Он миновал бугор, насыпанный над могилой самоубийцы, и
направлялся к беседке, глядя, слушая по сторонам, не увидит ли
ее, не услышит ли голоса.
Между тем в доме Татьяны Марковны всё шло своим порядком.
Отужинали и сидели в зале, позевывая. Ватутин рассыпался в
вежливостях со всеми, даже с Полиной Карповной и с матерью
Викентьева, шаркая ножкой, любезничая и глядя так на каждую
женщину,
как будто готов был всем ей пожертвовать. Он говорил, что дамам
надо стараться делать «приятности».
— Где m-r Борис? — спрашивала уж в пятый раз Полина Карповна, и
до ужина, и после ужина, у всех.
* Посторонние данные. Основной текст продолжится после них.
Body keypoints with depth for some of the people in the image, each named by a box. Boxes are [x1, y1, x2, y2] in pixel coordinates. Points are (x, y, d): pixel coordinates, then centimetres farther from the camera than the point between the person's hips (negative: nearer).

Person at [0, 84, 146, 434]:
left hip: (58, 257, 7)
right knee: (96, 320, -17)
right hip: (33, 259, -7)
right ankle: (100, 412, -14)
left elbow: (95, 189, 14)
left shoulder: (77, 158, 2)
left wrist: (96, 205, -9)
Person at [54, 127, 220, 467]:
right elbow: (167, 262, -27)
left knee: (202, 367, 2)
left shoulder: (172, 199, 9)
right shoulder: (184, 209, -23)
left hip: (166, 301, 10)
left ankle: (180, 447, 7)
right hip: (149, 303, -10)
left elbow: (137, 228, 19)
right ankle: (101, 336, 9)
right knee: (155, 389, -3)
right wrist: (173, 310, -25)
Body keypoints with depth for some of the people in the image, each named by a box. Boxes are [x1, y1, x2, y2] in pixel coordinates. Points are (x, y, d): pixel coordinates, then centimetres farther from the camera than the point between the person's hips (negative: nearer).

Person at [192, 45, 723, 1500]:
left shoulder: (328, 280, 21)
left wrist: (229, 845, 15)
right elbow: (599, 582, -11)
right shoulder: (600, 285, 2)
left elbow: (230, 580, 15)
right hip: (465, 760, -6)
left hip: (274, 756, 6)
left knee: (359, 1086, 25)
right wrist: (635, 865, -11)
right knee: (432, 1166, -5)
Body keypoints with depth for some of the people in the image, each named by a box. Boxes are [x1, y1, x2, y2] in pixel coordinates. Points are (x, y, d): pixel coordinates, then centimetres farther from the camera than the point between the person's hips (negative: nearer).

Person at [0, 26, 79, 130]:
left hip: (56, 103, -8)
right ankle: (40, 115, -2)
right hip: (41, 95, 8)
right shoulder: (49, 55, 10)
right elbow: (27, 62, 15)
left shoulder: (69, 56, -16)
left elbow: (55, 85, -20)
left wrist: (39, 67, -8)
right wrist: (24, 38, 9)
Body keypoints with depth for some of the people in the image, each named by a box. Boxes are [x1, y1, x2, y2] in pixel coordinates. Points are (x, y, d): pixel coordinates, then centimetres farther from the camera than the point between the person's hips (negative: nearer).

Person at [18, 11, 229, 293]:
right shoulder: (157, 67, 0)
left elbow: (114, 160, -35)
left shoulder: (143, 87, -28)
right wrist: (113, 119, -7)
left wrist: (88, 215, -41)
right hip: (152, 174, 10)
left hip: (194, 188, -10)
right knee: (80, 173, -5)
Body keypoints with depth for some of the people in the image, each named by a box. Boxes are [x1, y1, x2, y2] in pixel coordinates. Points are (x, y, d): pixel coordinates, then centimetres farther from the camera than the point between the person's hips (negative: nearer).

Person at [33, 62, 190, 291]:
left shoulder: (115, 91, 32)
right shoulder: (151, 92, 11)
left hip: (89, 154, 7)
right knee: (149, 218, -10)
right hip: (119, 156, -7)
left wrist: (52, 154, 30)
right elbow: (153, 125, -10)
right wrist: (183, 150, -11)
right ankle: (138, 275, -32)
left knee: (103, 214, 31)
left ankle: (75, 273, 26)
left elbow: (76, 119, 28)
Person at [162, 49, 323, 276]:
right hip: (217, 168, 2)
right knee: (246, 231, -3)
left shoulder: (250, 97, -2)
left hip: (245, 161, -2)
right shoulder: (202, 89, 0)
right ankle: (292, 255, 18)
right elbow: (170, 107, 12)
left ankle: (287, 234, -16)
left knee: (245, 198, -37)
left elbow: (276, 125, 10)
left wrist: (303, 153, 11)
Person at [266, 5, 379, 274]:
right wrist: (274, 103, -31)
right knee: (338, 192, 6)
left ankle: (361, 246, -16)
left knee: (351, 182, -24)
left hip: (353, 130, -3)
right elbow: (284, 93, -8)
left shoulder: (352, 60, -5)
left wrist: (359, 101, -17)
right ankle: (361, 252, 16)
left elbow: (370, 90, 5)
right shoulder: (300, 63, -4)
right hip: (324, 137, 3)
Наконец обратилась с этим
вопросом и к бабушке.
— Бог его знает — бродит где-нибудь: в гости в город ушел,
должно быть; и никогда не скажет куда — такая вольница! Не
знаешь, куда лошадь послать за ним!
Яков сказал, что Борис Павлович «гуляли в саду до позднего
вечера».
Про Веру сказали тоже, когда послали ее звать к чаю, что она не
придет. А ужинать просила оставить ей, говоря, что пришлет, если
захочет есть. Никто не видал, как она вышла, кроме Райского.
— Скажи Марине, Яков, чтобы барышне, как спросит, не забыли
разогреть жаркое, а пирожное отнести на ледник, а то
распустится! — приказывала бабушка. — А ты, Егорка, как Борис
Павлович вернется, не забудь доложить, что ужин готов, чтоб он
не подумал, что ему не оставили, да не лег спать голодный!
— Слушаю-с, — сказали оба.
— Полунощники, право, полунощники! — с досадой и с тоской про
себя заметила бабушка, — шатаются об эту пору: холод эдакой...
— Я пойду в сад, — сказала Полина Карповна, — может быть, m-r
Boris недалеко. Он будет очень рад видеться со мной... Я
заметила, что он хотел мне кое-что сказать... — таинственно
прибавила она. — Он, верно, не знал, что я здесь...
— Знал, оттого и ушел, — шепнула Марфинька Викентьеву.
— Я — вот что сделаю, Марфа Васильевна: побегу вперед, сяду за
куст и объяснюсь с ней в любви голосом Бориса Павловича... —
предложил было ей, тоже шепотом, Викентьев и хотел идти.
— Она, пожалуй, испугается и упадет в обморок, тогда бабушка
даст вам знать! Что выдумали! — отвечала она, удерживая его за
рукав.
— Я пойду на минуту, позвольте, я приведу беглеца... —
настаивала Полина Карповна.
— Идите, Бог с вами! — сказала Татьяна Марковна, — да глаз не
выколите: вон темнота какая! хоть Егорку возьмите, он проводит с
фонарем...
— Нет, я одна: не нужно, чтоб нам мешали...
— Напрасно! — вежливо заметил Тит Никоныч, — в эти сырые вечера
отнюдь не должно позволять себе выходить после восьми часов.
— Я не боюсь... — сказала Крицкая, надевая мантилью.
— Я бы не смел останавливать вас, — заметил он, — но один врач —
он живет в Дюссельдорфе, что близ Рейна... я забыл его фамилию —
теперь я читаю его книгу и, если угодно, могу доставить вам...
Он предлагает отменные гигиенические правила... Он советует...
Он не кончил, потому что Полина Карповна ушла, сказав ему
только, чтоб он подождал и отвез ее домой.
— С полным удовольствием, с полным удовольствием! — говорил он,
кланяясь ей вслед и затворяя за ней двери ко двору и саду.